Hierarchical Clustering in Data Mining
Hierarchical clustering is an unsupervised learning technique used to
group similar data points into clusters. It organizes the data in a
tree-like structure called a dendrogram. In this method, clusters are
formed step by step based on the similarity between data points. At the beginning, each data point is treated as a separate cluster.
Gradually, similar clusters are merged together or split apart depending
on the clustering method used.
Hierarchical clustering mainly has two types:
- Agglomerative Hierarchical Clustering
- Divisive Hierarchical Clustering
1. Agglomerative Hierarchical Clustering
Agglomerative clustering is the most commonly used hierarchical
clustering technique. It follows a bottom-up approach, where each data point starts as an individual
cluster and similar clusters are gradually merged together.
This method is also called AGNES (Agglomerative Nesting). At every step, the two clusters that are most similar are combined
until all data points form one single cluster.
Algorithm for Agglomerative Hierarchical Clustering
- Calculate the similarity or distance between all data points (create a proximity matrix).

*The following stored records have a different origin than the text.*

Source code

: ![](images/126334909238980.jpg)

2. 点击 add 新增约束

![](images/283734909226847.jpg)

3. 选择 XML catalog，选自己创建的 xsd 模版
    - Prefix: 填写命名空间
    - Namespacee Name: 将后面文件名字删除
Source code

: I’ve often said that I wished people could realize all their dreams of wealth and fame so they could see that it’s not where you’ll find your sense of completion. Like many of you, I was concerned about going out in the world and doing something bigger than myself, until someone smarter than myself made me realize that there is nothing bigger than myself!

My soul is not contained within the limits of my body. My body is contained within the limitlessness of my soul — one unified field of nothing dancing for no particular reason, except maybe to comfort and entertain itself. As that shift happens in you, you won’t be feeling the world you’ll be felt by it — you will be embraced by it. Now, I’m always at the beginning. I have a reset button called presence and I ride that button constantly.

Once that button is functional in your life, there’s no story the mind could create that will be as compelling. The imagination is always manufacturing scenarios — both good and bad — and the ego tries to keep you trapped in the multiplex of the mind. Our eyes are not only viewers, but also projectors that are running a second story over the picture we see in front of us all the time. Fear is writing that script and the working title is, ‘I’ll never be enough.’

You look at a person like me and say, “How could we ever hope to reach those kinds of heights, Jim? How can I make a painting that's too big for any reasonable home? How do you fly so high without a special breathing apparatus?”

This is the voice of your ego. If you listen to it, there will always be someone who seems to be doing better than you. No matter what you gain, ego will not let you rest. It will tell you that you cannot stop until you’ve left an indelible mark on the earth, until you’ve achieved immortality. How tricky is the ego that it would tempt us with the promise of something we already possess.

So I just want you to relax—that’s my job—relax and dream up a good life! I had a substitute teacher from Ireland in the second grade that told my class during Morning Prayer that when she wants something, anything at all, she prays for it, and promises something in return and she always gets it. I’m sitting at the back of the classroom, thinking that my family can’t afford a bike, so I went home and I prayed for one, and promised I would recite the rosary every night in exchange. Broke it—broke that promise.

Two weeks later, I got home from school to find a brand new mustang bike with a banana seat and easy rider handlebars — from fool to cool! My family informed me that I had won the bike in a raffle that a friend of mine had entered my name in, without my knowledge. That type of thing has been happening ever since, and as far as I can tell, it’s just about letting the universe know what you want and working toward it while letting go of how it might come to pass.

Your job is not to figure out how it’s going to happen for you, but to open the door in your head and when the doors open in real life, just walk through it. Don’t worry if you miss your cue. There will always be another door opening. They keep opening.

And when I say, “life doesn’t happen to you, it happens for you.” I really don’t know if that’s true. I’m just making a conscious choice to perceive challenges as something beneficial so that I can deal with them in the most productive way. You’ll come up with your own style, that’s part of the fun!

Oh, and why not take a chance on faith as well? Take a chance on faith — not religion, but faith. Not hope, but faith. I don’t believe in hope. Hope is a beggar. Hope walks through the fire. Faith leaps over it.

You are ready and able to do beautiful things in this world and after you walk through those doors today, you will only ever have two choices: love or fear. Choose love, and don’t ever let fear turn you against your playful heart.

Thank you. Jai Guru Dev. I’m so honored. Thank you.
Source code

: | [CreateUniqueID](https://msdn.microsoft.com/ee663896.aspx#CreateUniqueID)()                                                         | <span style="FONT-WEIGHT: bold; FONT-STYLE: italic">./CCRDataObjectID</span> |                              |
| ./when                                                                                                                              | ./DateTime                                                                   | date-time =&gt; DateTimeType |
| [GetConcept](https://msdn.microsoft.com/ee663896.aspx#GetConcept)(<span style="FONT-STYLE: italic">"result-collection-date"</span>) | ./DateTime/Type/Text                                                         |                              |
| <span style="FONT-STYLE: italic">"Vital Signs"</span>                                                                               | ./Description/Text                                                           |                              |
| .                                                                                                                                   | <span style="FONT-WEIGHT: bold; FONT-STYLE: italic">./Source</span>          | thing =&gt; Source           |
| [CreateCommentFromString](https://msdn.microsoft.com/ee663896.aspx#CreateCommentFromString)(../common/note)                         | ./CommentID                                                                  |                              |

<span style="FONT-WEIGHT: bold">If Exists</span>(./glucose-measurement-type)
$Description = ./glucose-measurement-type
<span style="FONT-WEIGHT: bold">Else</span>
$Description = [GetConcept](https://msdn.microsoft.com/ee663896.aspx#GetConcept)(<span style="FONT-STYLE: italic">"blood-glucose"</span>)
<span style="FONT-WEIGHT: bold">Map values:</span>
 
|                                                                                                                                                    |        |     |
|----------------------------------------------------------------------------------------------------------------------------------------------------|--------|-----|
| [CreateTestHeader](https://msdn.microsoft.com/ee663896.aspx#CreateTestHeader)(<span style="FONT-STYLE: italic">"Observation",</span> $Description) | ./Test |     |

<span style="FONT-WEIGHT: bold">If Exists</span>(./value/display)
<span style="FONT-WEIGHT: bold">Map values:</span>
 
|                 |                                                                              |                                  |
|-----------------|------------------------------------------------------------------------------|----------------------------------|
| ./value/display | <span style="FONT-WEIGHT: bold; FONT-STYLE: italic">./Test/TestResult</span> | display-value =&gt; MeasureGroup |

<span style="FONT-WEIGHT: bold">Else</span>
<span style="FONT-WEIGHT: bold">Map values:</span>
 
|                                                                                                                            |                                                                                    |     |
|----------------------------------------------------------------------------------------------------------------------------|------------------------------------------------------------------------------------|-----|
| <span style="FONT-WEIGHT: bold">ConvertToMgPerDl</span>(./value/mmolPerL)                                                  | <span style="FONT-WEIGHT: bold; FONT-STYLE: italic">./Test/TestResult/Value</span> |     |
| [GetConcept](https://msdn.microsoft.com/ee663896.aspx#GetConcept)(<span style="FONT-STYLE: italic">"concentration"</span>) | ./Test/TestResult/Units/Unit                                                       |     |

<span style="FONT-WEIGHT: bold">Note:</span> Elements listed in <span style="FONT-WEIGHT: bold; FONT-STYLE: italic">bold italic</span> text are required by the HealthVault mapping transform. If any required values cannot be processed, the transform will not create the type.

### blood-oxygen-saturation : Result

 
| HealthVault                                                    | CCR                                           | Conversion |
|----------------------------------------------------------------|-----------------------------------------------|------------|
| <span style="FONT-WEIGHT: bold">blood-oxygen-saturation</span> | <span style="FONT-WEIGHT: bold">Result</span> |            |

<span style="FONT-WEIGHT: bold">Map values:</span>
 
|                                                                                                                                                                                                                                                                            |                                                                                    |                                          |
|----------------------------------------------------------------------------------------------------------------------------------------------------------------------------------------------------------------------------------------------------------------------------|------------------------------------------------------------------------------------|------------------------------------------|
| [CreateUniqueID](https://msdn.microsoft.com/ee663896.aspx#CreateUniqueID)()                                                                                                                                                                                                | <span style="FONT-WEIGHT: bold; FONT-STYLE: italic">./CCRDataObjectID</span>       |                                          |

- Consider each data point as an individual cluster.
- Find the two clusters that are most similar.
- Merge those clusters into a single cluster.
- Recalculate the distances between the new cluster and other clusters.
- Repeat steps 3–5 until only one cluster remains.
Example Explanation
Assume we have six data points:
P, Q, R, S, T, V
Step 1:
Each point is treated as a separate cluster:
(P), (Q), (R), (S), (T), (V)
Step 2:
The closest clusters are merged. Suppose Q and R are similar.
Clusters become:
(P), (QR), (S), (T), (V)
Step 3:
Next, S and T are merged.
Clusters become:
(P), (QR), (ST), (V)
Step 4:
Clusters ST and V are merged.
Clusters become:
(P), (QR), (STV)
Step 5:
Clusters QR and STV are merged.
Clusters become:(P), (QRSTV)
Step 6:
Finally, P merges with QRSTV to form one cluster:
(PQRSTV)
This merging process can be visualized using a dendrogram diagram.
2. Divisive Hierarchical Clustering
Divisive hierarchical clustering works in the opposite way compared to
agglomerative clustering.
It follows a top-down approach:
Initially, all data points are placed in one cluster.
- The algorithm then splits the cluster into smaller clusters based on dissimilarity.
- This splitting continues until each data point becomes its own cluster or the desired number of clusters is reached a dendrogram diagram.
Advantages of Hierarchical Clustering
- Easy to understand and implement.
- Produces a hierarchical structure (dendrogram) which provides more information about data relationships.
- The number of clusters does not need to be specified in advance.
Disadvantages of Hierarchical Clustering
- Not suitable for very large datasets.
- Difficult to handle clusters with different sizes and shapes.
- Sensitive to noise and outliers.
- Once clusters are merged or split, the process cannot be reversed.